Сидевший рядом с телом мужчина поднял голову, и мы встретились взглядами. В его глазах не было ни раскаяния, ни ужаса. Ничего. Пустота. Мне было знакомо это состояние совершенной пустоты, и я понимал, что мне нечего сказать ему. Все его чувства находились сейчас в дозачаточном состоянии, им еще только предстояло народиться. И по-моему, он тоже догадывался о том, что все — боль, отвращение, тоска — еще впереди.
Он не проронил ни слова, когда я забрал его дочь. Наверное, любовь к ней или хотя бы привязанность тоже разлетелись на куски от выпущенной им пули. Тамара уверяет, что эти люди жили душа в душу и проводили вместе все свободное время. Казалось бы, это говорит о том, что они стали настоящими друзьями, а ведь поднять руку на друга куда невозможнее, чем причинить боль тому, к кому испытываешь страсть. Я не чувствовал ее к Джейн, просто я весь тогда был — сплошная страсть. Она всего лишь угодила в меня, как в мясорубку, и я, не задумавшись, перемолол ее.
Теперь страсть опять подняла голову. Я полагал, что научился контролировать ее за долгие годы, но Режиссер, ухмыляясь из темноты замка, подсказывает, что моя душа и теперь находится во власти бесов, демонов, сатаны…
Человек придумал столько названий тому страшному, что живет в нем, лишь бы отвергнуть подозрение, что все это — он сам.

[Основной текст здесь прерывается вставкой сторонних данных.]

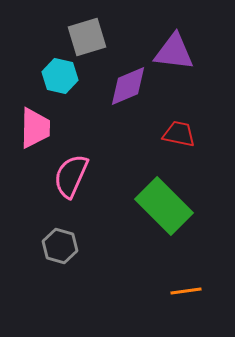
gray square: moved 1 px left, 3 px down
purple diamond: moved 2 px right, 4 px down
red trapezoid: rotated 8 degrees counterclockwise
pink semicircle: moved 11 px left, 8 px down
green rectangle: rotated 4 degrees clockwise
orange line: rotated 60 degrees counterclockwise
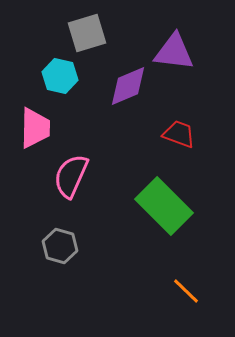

Может быть, если бы каждый воспринимал зло, существующее в нем, не как нечто потустороннее, а как часть самого себя, то с ним легче было бы справиться. Похоже, я и совершаю ту же ошибку, прикрываясь Режиссером…
Сегодня ко мне в школу опять приходила Рита. Занятия только закончились, и я собирал пособия. Она даже не потрудилась придумать оправдание своему визиту. Просто подошла и с вызовом сказала: "Привет, Пол! Вы не хотите пообедать?" Я ответил так вежливо, как только мог: "Сожалею, но я сам готовлю обед для себя и для Тамары. Она немного приболела".
"Я знаю о ее болезни", — ответила Рита, и это слегка кольнуло меня — я не думал, что она станет кому-нибудь рассказывать. Я забыл, что у русских принято делиться с родственниками проблемами своей личной жизни.